Homburger: „Parlamentsinformation über KSK muss im Enduring Freedom-Mandat ausdrücklich zugestanden werden“

(Berlin) Zu der bisher nicht ausreichend durchgeführten Information des Parlaments über Auslandseinsätze der Bundeswehr erklärt die stellvertretende Vorsitzende und sicherheitspolitische Sprecherin der FDP-Bundestagsfraktion Birgit Homburger:

Die Bundeswehr ist zweifelsfrei eine Parlamentsarmee. Sie kann nur nach Zustimmung des Deutschen Bundestages durch die Regierung im Ausland eingesetzt werden. Das Parlament hat darüber hinaus das ausdrückliche Recht, per Mehrheitsbeschluss einen Bundeswehreinsatz, auch einen KSK-Einsatz, vorzeitig zu beenden.
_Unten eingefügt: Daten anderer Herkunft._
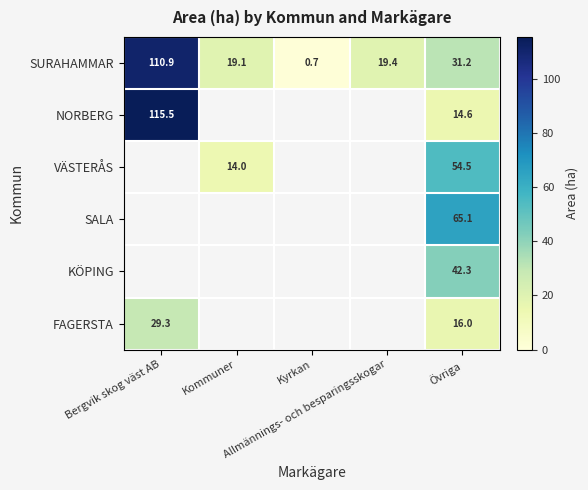

Count the number of data series in this chart.

6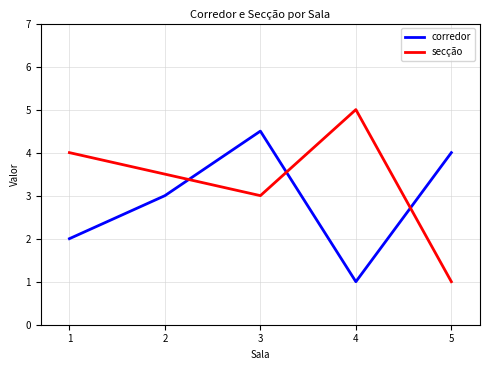

What is the difference between the second highest and second lowest values in the corredor series?

2.0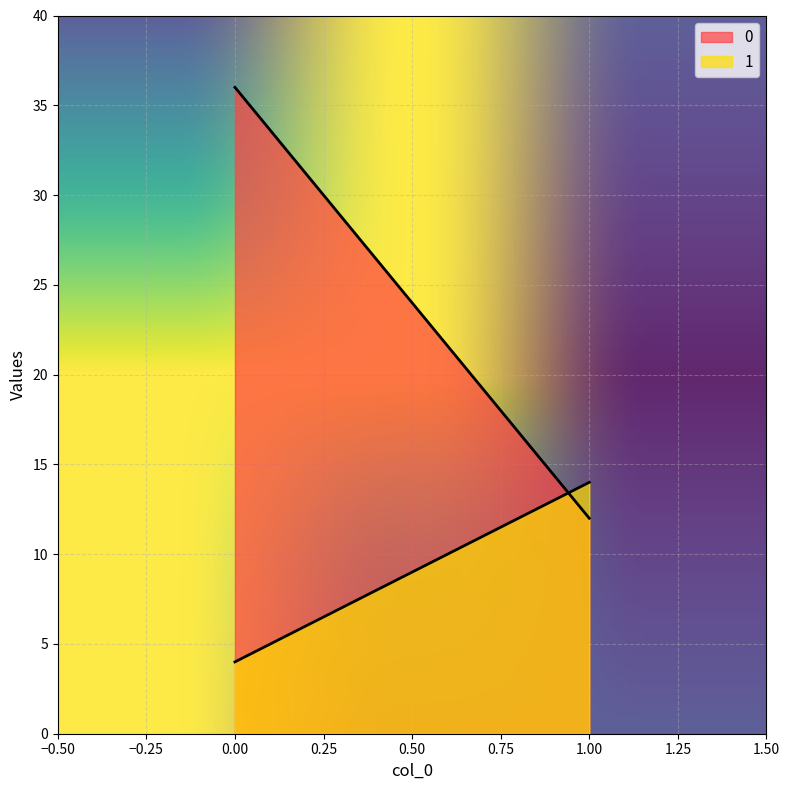

What are all the series names shown in the legend?

0, 1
Deshalb bedarf es zwingend der inhaltlich ausreichenden und kontinuierlichen Unterrichtung des Bundestages durch die Regierung. Dies ist auch in der jüngeren Vergangenheit nicht zufriedenstellend geschehen.
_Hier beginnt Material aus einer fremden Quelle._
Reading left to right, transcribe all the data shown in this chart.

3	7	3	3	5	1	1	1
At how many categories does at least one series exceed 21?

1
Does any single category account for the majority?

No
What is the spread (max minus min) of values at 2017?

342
Um eine sachgemäße, umfassende und kontinuierliche Unterrichtung des Parlaments zu garantieren, wird die FDP-Fraktion in Kürze einen Änderungsantrag zum Parlamentsbeteiligungsgesetz einbringen. Ziel ist ein eigener Ausschuss des Deutschen Bundestages, in dem eine intensive Unterrichtung erfolgen kann. Dieser sollte ähnlich wie das Parlamentarische Kontrollgremium für die Nachrichtendienste organisiert sein.

Da der Bundestag jedoch schon Anfang November über die Verlängerung der Beteiligung an der Operation Enduring Freedom zu entscheiden hat, verlangt die FDP-Fraktion von der Bundesregierung, im Mandatsantrag ausdrücklich die Unterrichtungsverpflichtung aufzunehmen.